Work request: Print exactly the lines below between the line holding "50% HOV discount" and the line holding "peak period/congestion pricing.", inclusive, and nothing more.

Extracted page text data
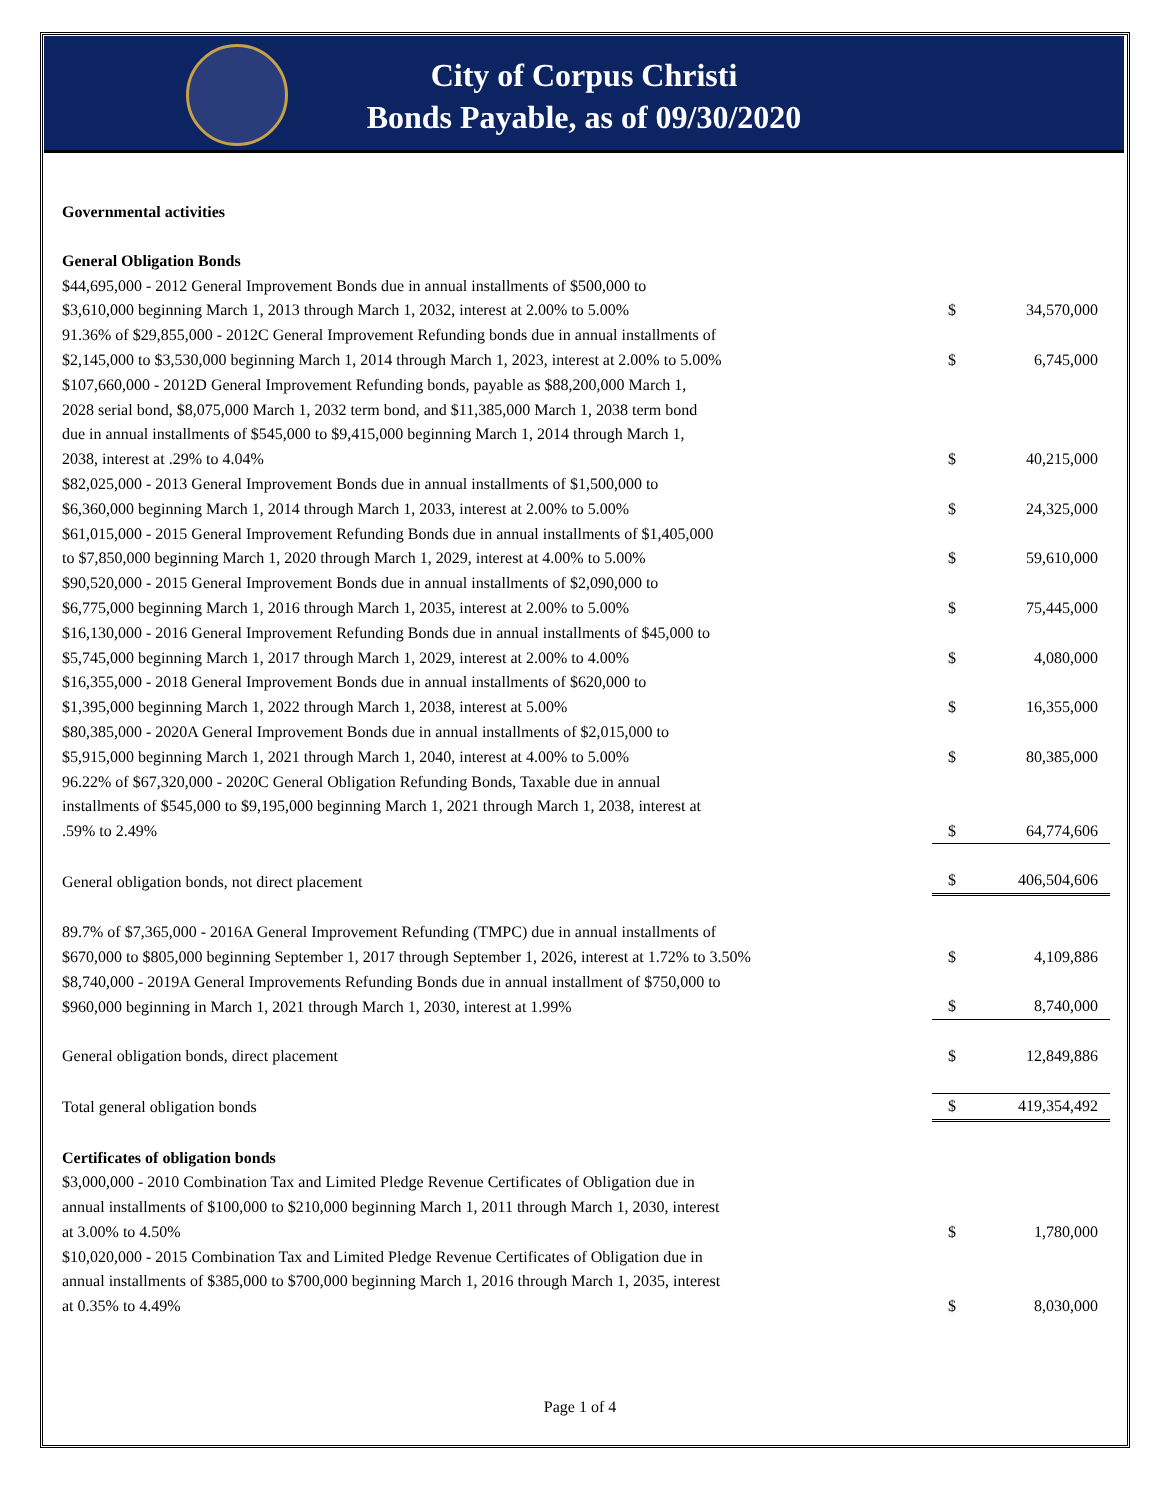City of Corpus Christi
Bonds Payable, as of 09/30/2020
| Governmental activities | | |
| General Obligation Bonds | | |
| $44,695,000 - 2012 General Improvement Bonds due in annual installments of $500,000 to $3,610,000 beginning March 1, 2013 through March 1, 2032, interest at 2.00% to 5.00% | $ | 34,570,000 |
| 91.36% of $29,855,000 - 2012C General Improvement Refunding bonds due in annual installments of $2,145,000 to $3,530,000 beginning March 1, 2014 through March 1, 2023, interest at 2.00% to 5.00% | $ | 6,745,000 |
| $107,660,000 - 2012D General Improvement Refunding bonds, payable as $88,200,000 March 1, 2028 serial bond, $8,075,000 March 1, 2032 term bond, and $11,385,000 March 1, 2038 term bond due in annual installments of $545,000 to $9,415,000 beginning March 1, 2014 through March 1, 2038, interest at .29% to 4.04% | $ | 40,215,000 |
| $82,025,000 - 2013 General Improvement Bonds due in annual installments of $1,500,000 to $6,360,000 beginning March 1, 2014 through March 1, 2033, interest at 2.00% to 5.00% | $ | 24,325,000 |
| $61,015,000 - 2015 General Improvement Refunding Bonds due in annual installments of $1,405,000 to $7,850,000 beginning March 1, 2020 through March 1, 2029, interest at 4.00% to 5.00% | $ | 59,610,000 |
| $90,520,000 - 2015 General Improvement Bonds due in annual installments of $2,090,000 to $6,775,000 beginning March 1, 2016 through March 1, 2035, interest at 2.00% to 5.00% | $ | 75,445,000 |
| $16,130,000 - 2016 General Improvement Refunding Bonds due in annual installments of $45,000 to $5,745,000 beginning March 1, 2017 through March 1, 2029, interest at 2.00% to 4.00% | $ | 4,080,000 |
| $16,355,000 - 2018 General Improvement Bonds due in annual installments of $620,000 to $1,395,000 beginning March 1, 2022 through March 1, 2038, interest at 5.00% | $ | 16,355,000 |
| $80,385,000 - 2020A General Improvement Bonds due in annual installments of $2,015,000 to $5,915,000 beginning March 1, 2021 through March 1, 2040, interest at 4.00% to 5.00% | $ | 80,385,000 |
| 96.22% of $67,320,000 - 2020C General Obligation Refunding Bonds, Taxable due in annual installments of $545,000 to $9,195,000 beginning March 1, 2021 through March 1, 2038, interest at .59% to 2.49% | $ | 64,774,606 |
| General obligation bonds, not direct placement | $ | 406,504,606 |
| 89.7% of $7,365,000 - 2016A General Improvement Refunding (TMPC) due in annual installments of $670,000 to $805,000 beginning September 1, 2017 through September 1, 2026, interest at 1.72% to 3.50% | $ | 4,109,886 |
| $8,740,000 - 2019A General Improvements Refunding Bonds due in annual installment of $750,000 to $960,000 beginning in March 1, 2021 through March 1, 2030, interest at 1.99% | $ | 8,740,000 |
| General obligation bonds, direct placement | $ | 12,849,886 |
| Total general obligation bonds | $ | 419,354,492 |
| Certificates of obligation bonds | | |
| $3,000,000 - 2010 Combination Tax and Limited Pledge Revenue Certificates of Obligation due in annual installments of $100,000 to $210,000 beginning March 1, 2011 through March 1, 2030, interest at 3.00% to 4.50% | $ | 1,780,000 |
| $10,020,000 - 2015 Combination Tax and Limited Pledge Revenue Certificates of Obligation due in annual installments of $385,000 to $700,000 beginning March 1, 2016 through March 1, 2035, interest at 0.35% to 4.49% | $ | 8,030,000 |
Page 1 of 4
---
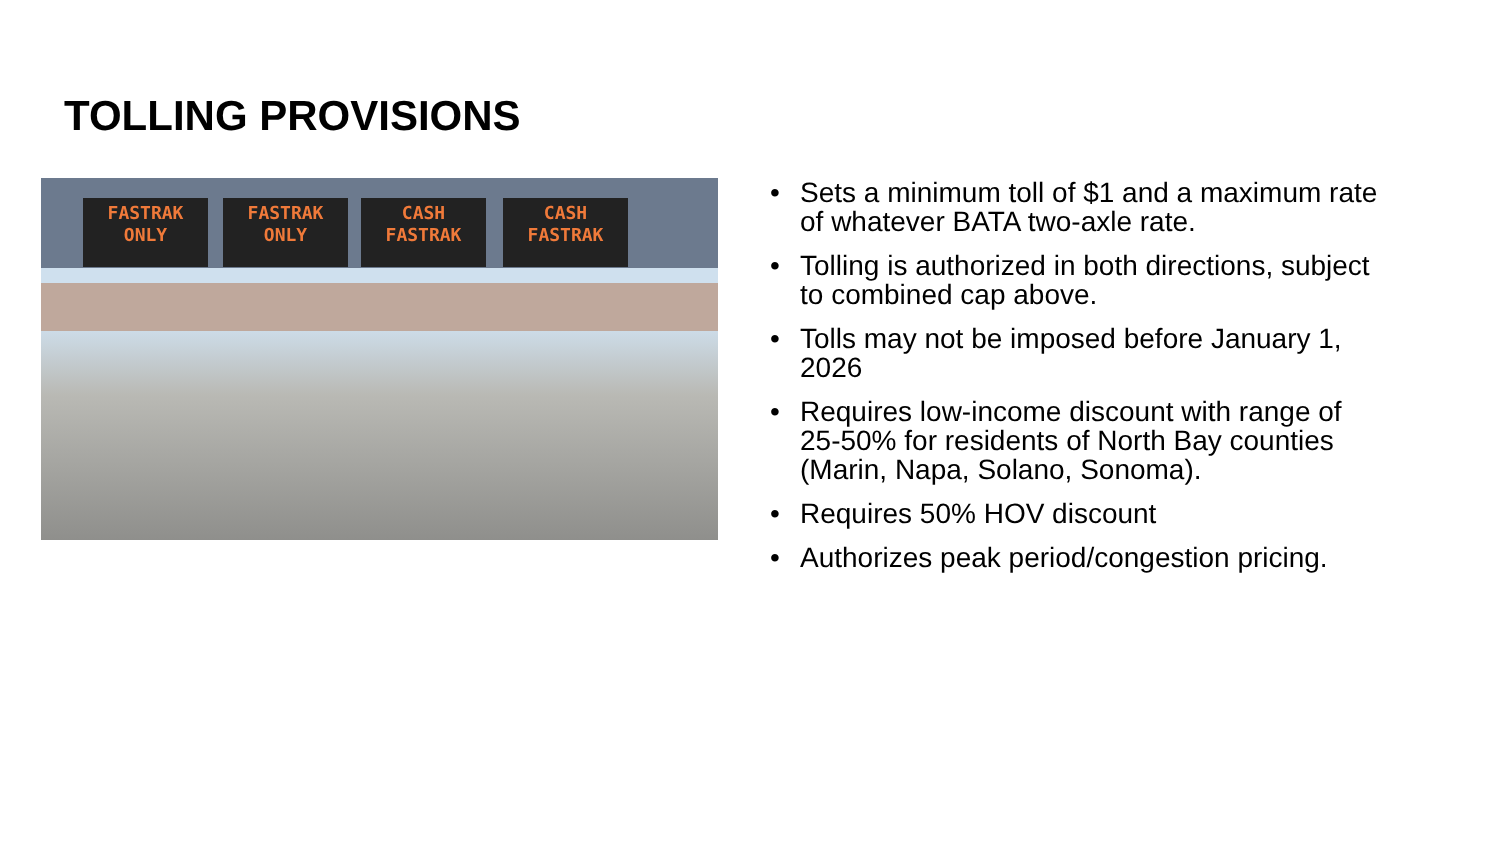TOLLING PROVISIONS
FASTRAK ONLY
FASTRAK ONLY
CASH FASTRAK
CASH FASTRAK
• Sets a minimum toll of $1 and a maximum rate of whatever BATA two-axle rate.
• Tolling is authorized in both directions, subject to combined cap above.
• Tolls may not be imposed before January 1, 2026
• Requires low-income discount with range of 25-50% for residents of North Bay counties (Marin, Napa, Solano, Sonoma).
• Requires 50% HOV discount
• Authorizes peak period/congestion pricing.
---
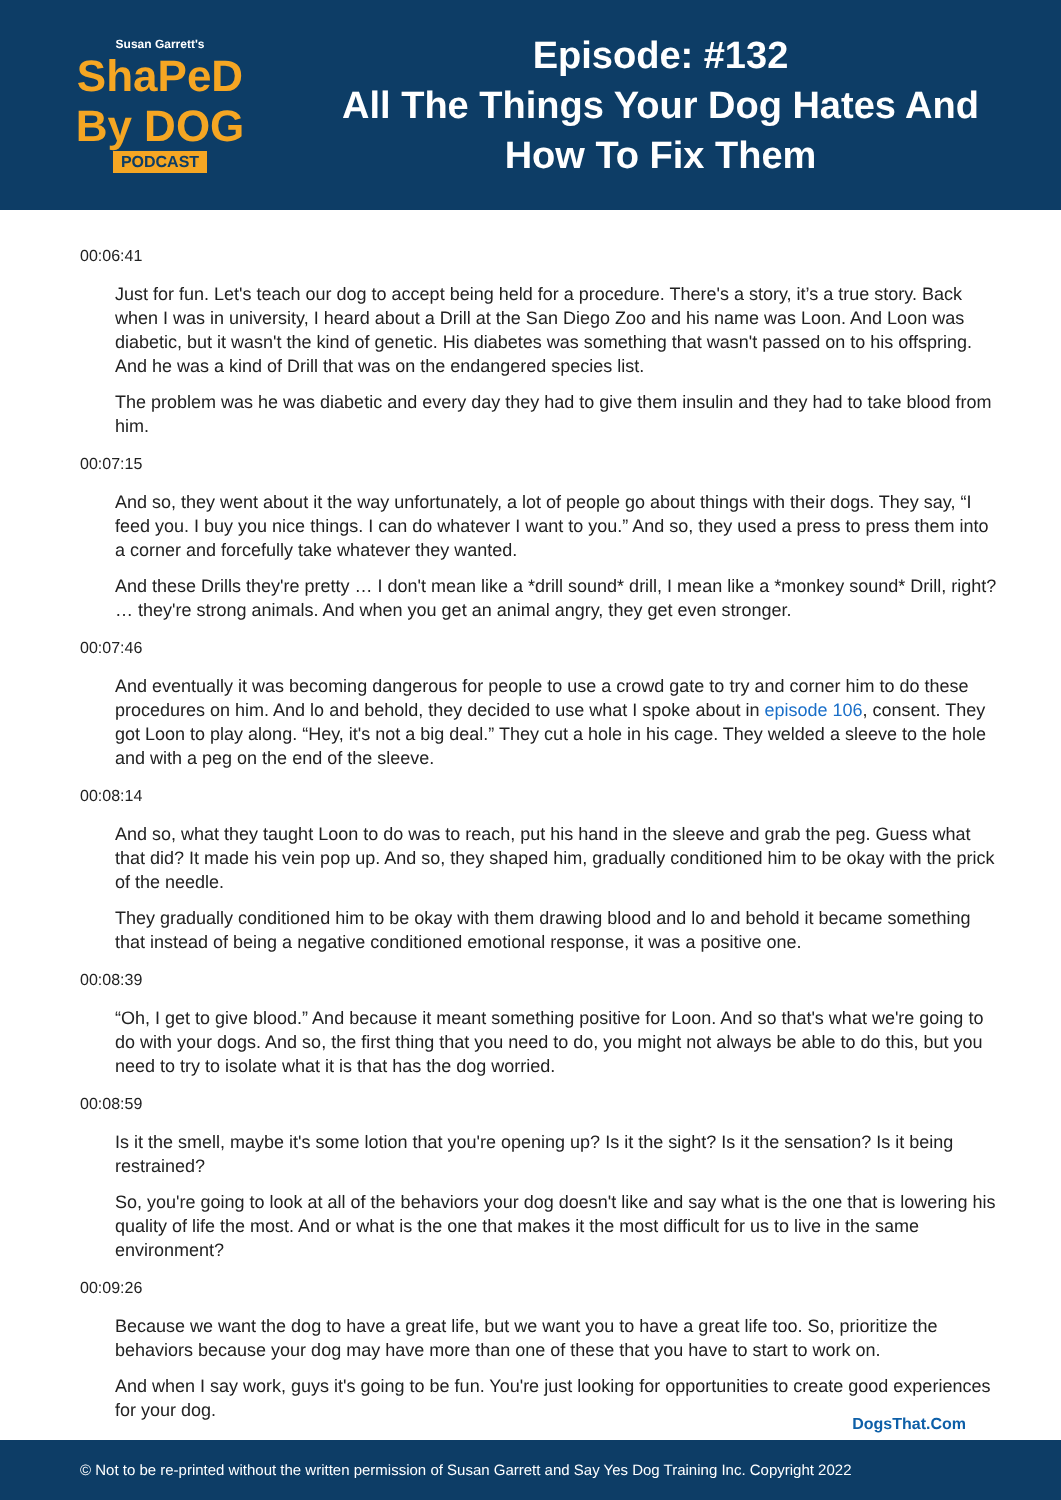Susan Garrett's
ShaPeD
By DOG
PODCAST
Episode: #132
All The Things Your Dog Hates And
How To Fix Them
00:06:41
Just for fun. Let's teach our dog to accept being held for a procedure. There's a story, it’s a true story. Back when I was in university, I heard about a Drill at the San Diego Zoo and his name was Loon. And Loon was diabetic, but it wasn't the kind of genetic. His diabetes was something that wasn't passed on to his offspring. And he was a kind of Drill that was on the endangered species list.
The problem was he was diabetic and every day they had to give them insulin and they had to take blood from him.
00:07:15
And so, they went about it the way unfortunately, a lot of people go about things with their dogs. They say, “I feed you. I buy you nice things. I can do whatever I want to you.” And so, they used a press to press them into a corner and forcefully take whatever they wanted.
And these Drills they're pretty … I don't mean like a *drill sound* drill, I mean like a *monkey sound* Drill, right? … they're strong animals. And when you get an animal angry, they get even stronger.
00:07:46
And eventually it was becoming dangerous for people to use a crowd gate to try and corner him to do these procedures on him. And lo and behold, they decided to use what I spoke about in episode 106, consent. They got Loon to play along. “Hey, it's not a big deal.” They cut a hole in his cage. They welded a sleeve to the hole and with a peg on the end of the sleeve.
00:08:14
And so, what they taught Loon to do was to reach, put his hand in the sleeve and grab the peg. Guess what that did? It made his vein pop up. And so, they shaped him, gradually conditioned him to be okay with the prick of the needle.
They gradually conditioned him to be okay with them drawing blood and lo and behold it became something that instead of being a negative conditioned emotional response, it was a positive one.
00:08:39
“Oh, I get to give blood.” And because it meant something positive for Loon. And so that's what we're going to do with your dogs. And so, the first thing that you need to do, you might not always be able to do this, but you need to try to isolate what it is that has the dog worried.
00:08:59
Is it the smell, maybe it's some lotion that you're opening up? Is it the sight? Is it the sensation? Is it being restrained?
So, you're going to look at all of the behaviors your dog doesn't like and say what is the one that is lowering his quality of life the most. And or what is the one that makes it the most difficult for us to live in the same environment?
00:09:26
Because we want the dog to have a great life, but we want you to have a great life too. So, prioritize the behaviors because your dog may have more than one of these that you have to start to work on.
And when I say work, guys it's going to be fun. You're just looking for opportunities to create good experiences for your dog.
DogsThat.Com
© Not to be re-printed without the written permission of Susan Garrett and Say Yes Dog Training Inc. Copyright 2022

Response to the task:
• Requires 50% HOV discount
• Authorizes peak period/congestion pricing.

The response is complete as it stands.